→ WHAT YOU WILL DO
1. Do these statements agree with the passage on Uruguay's press freedom? (a) The Code of Criminal Procedure took effect in February 1999. (b) Articles 99 and 100 of the new code require the media to protect the identity of witnesses. (c) The Administrative Law Court upheld the decree regulating imports of raw materials for newspaper publishing. Answer yes or no for each, and quote the words of the passage that decide it.
2. Could you go on with the passage on Uruguay's press freedom, picking up right after its final sentence?

→ TEXT PASSAGE

/---

URUGUAY
The Code of Criminal Procedure, which was to take effect in February of 1999, has been postponed until at least 2000. This removes some of the urgency of the demands by various media organizations that it be modified.
These demands concern two articles in the new code-99 and 100-that order the media to both preserve the good name of criminal defendants and protect the identity of witnesses and other people involved, including the victims. When the name of a defendant or a suspect has been published, he or she would be given the right to demand publication "with the same prominence" of news of an acquittal, dismissal of a case or the end of the trial.
The text has alarmed various assoclations of journalists and media companies. A joint delegation of the Press Association CAPU) and the National Association of Broadcasters CANDEBU) met with the Senate's Constitution and Legislation Committee, which agreed to review some paragraphs considered damaging to press freedom and to the citizens' right to be informed.
A promising development for press freedom occurred on July 29 when the Administrative Law Court repealed a controversial decree that would have regulated the import of raw materials for newspaper publishing.

\---

→ MATERIAL

/---

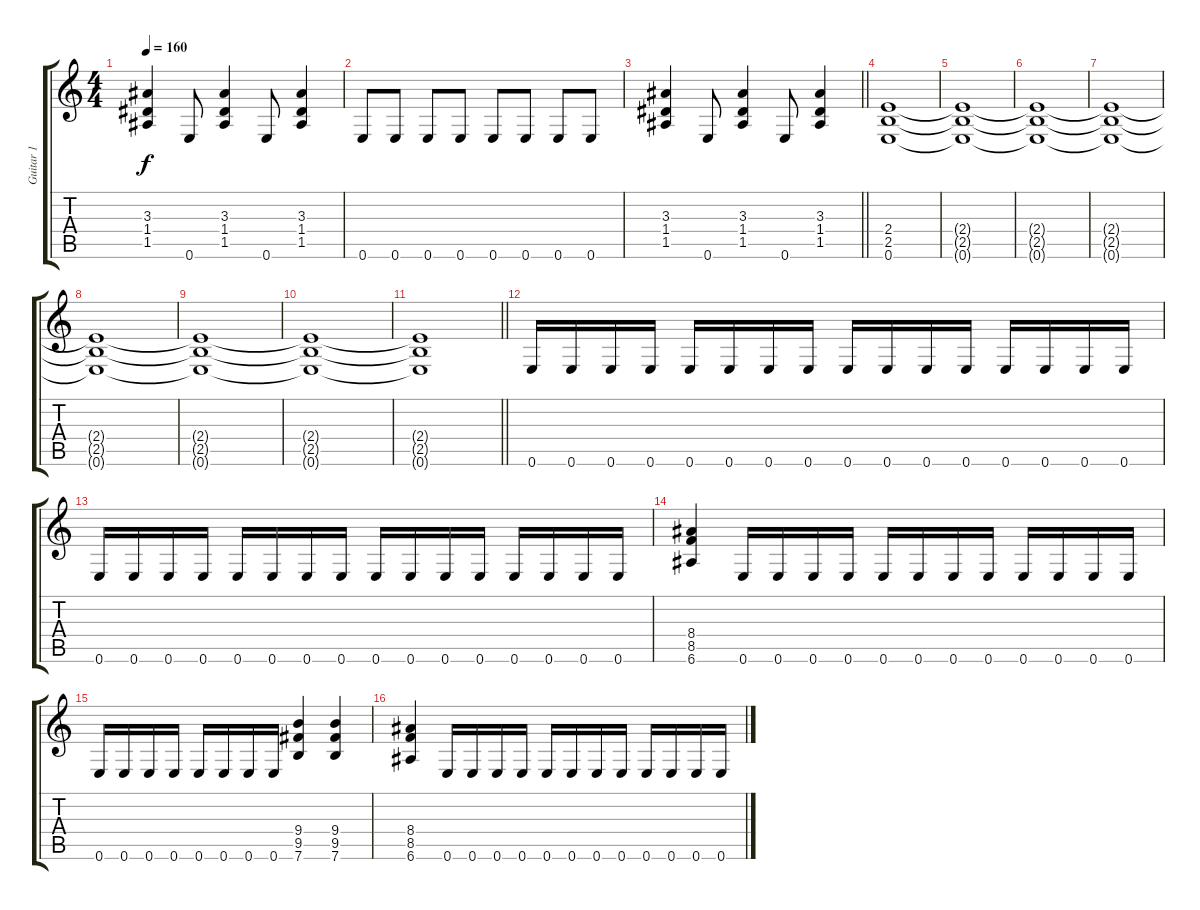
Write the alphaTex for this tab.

\---
/---

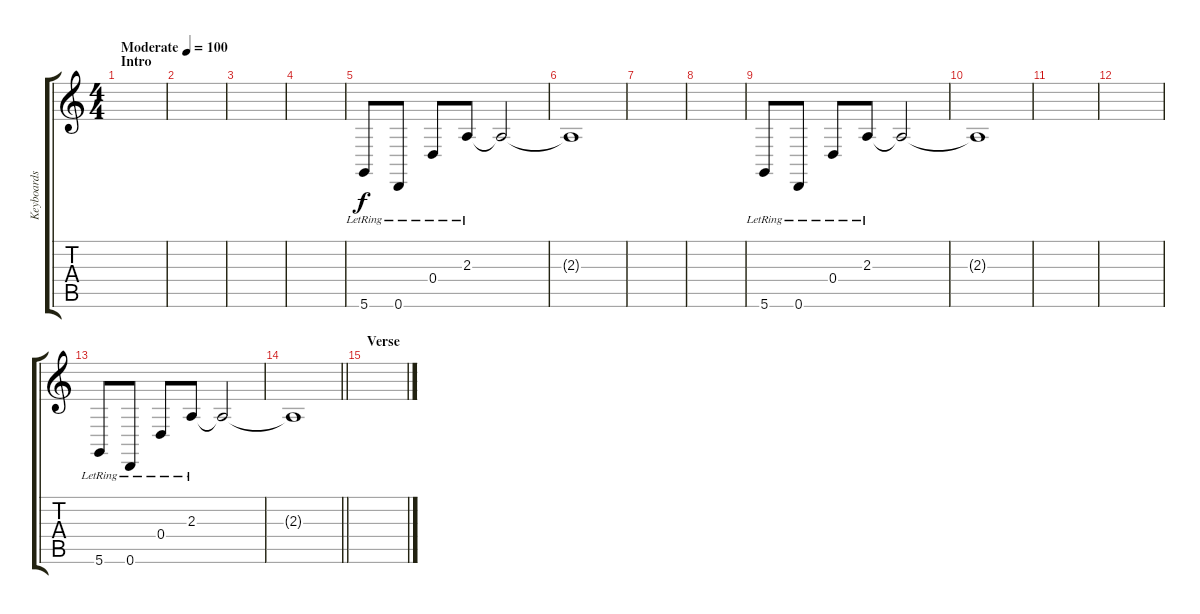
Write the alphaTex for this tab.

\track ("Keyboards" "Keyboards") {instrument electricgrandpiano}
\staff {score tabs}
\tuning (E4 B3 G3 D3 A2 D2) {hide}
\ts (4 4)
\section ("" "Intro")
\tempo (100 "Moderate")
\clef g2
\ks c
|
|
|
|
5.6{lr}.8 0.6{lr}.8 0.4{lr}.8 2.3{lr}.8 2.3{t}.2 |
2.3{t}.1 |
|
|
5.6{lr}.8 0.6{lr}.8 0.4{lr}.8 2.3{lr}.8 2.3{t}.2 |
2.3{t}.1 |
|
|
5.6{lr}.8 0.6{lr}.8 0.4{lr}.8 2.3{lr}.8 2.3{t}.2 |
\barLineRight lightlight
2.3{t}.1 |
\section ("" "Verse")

\---

→ THE RESULTS
1.
(a) No: "has been postponed until at least 2000."
(b) Yes: "protect the identity of witnesses and other people involved, including the victims."
(c) No: "repealed a controversial decree that would have regulated the import of raw materials for newspaper publishing."

2.
In addition to establishing oversight over permits to import newsprint and other supplies, the decree authorized a Newsprint Committee associated with the Industry, Energy and Mining Ministry to impose limits on the import of equipment and raw materials. It also was authorized to punish those it determined had not complied with the regulations. All this was ruled illegal by the Administrative Law Court.
There was also an intense debate in politics and in the media about the distribution of government advertising. A scandal was provoked when the state telecommunications monopoly ANTEL
released its 1997 advertising expenditures at the request of a legislative committee.
The president of ANTEL at that time, Ricardo Lombardo, a contender for the ruling party's presidential nomination for the elections the following year, insisted that the advertising was determined by technical criteria. It was apparent, however, that there was discrimination in the placement of
official advertising.
The Uruguayan Press Association reports that on July 17, police detained six employees of El Observador. Photographer Ivan Franco's equipment was seized and damaged and his film was exposed. The female workers, whose detention was absolutely unjustified, were treated in a degrading manner.
At this time the case has not been resolved in court.
So far this year, the register maintained by the association's Professional Affairs Committee has recorded 15 incidents including attacks by private parties and security officials against reporters and photographers at sports events and other journalistic assignments, as well as reports of threats and the
withdrawal of advertising from news organizations outside the capital.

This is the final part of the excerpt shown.